▸ **DOCUMENT EXTRACT**

Table of Contents



Introduction

  • In the previous section, we defined the kinematic quantities used in the study of kinematics, including displacement, velocity and acceleration and the relationships between these quantities.

  • In this section, we derive the kinematic equations of motion and demonstrate their applications for two special cases:

    • uniform motion
    • uniformly accelerated motion.

Uniform Motion

  • By uniform motion, we mean a motion where the velocity is constant. In other words, the $x$-$t$ graph is a straight line with a constant slope. In equal intervals of time $\Delta t$, the position changes by the same amount $\Delta x$.

Figure - Uniform motion where the slope of the $x$-$t$ graph is constant.

Equations of Motion

  • We recall the definition of velocity,

$$ v(t)=\frac{dx(t)}{dt}. $$

  • We now express $dx(t)$ as the subject and integrate both sides:

    $$ \int_{x_0}^{x_f} dx(t) = \int_{t_i}^{t_f} v(t)dt. $$

    where $x_0$ and $x_f$ are the initial and final positions corresponding to the initial and final times $t_i$ and $t_f$, respectively.

▸ **USING THE INFORMATION**
1. Summarize the passage on kinematic equations in two sentences.
2. Carry on the passage on kinematic equations from the point where it stops.
The material that comes next is separate from the passage on kinematic equations.

▸ **ENTRIES SHOWN**

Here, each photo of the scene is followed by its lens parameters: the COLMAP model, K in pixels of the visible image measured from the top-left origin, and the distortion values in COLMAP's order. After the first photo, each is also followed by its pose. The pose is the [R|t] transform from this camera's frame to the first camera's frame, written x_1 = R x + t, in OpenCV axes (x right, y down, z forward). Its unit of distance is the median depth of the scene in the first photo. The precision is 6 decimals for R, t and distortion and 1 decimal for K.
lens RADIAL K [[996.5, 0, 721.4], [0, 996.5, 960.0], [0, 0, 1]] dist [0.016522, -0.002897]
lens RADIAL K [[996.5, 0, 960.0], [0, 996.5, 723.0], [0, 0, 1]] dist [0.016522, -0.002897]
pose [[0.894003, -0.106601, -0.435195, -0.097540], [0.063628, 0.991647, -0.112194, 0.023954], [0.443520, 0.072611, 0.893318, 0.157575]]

...

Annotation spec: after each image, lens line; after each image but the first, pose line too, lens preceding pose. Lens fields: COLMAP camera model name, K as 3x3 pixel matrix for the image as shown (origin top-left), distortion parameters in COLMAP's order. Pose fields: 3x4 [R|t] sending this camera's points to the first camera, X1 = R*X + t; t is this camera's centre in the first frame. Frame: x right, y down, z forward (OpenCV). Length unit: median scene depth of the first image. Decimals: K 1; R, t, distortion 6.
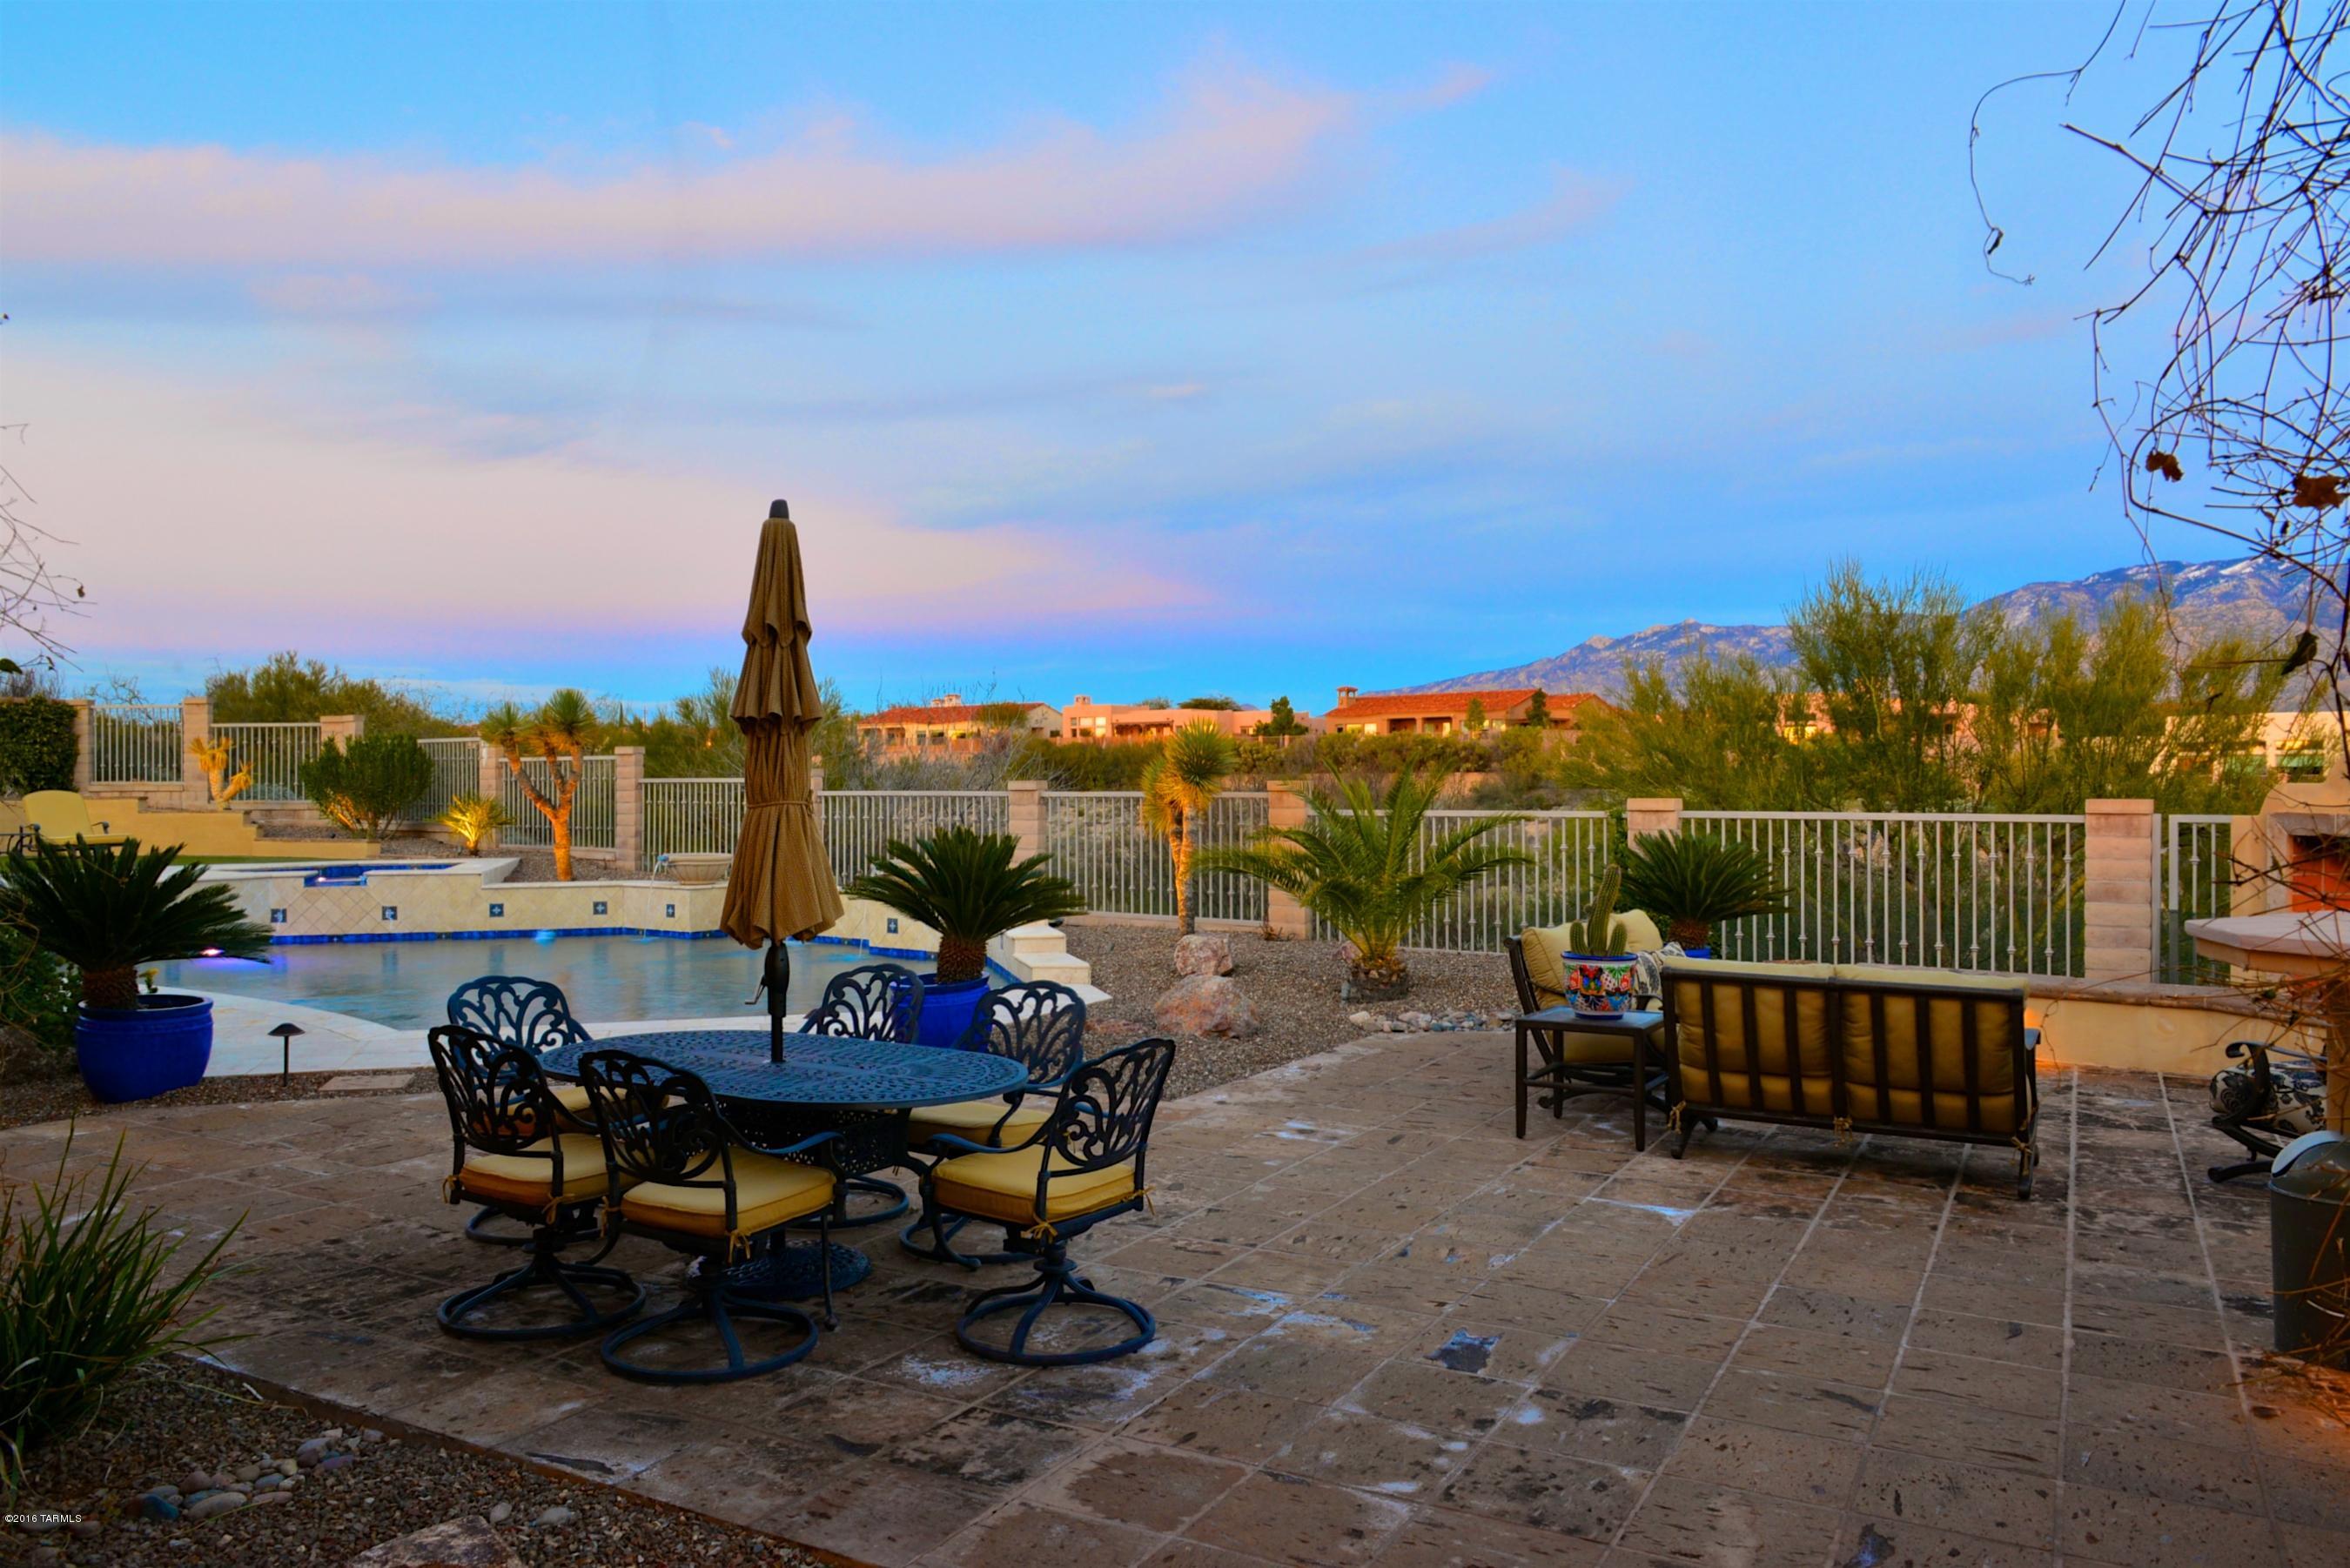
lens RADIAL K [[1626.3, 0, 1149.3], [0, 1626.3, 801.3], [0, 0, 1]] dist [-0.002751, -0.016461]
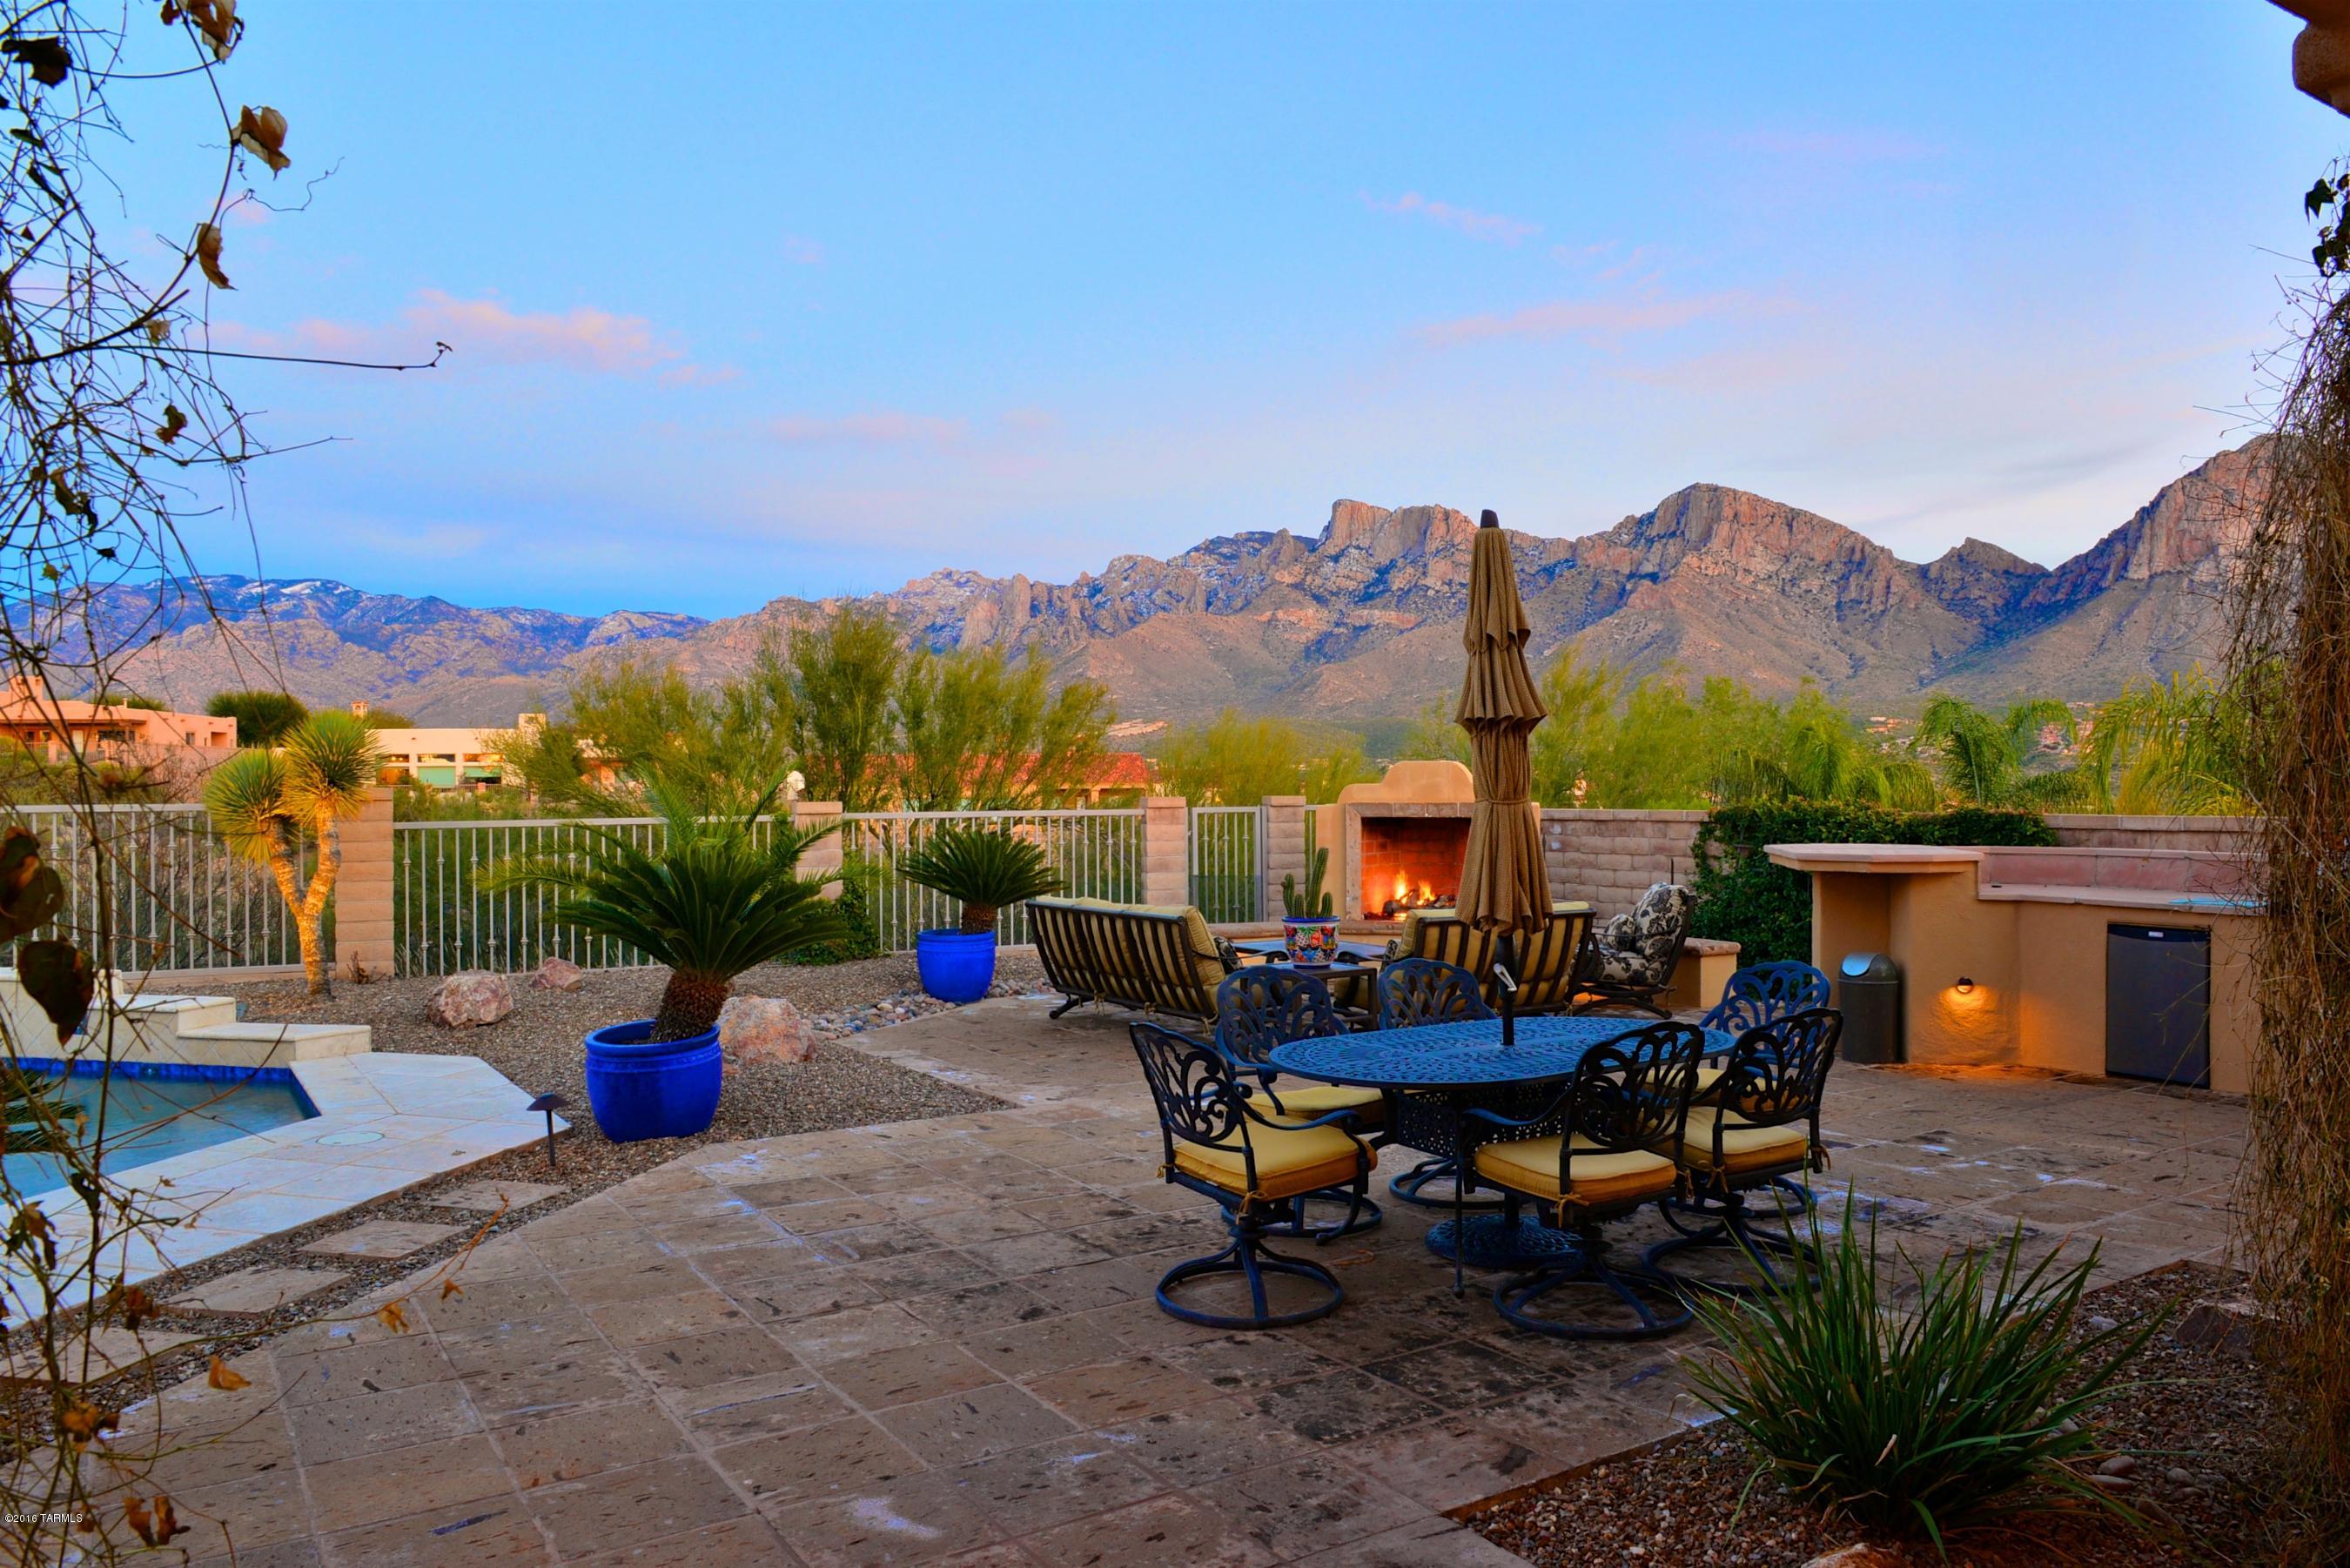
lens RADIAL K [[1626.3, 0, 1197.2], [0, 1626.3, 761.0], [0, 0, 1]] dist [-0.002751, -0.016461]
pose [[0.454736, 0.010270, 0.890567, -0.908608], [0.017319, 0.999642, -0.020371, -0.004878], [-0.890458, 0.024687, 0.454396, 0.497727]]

▸ **TASK RESULTS**
1. The section derives the kinematic equations of motion for uniform motion and uniformly accelerated motion, building on the displacement, velocity and acceleration defined in the previous section. Uniform motion has a constant velocity and a straight-line x-t graph, and its derivation starts from the definition v(t) = dx(t)/dt, with dx(t) made the subject and both sides integrated between the initial and final positions and times.

2.
  • Since we are dealing with uniform motion, $v(t) = \overline{v}$ is a constant and can be taken out of the integral. Furthermore, we start our clock when motion starts: $t_i=0$. Finally, we let the final time and position be $t_f = t$ and $x_f = x$, respectively.

    $$ \int_{x_0}^{x} dx(t) = \overline{v} \int_{0}^{t} dt, $$

    $$ x - x_0 = \overline{v}t,$$

    leading to

    $$\boxed{x = x_0 + \overline{v}t}$$ (1)
  • The above equation allows us to compute the final position $x$ of an object given its initial position $x_0$, constant velocity $\overline{v}$ and the elapsed time $t$.

Graphical Methods

  • The definition of velocity as the rate of change of position tells us that the slope of the $x$-$t$ graph is the velocity.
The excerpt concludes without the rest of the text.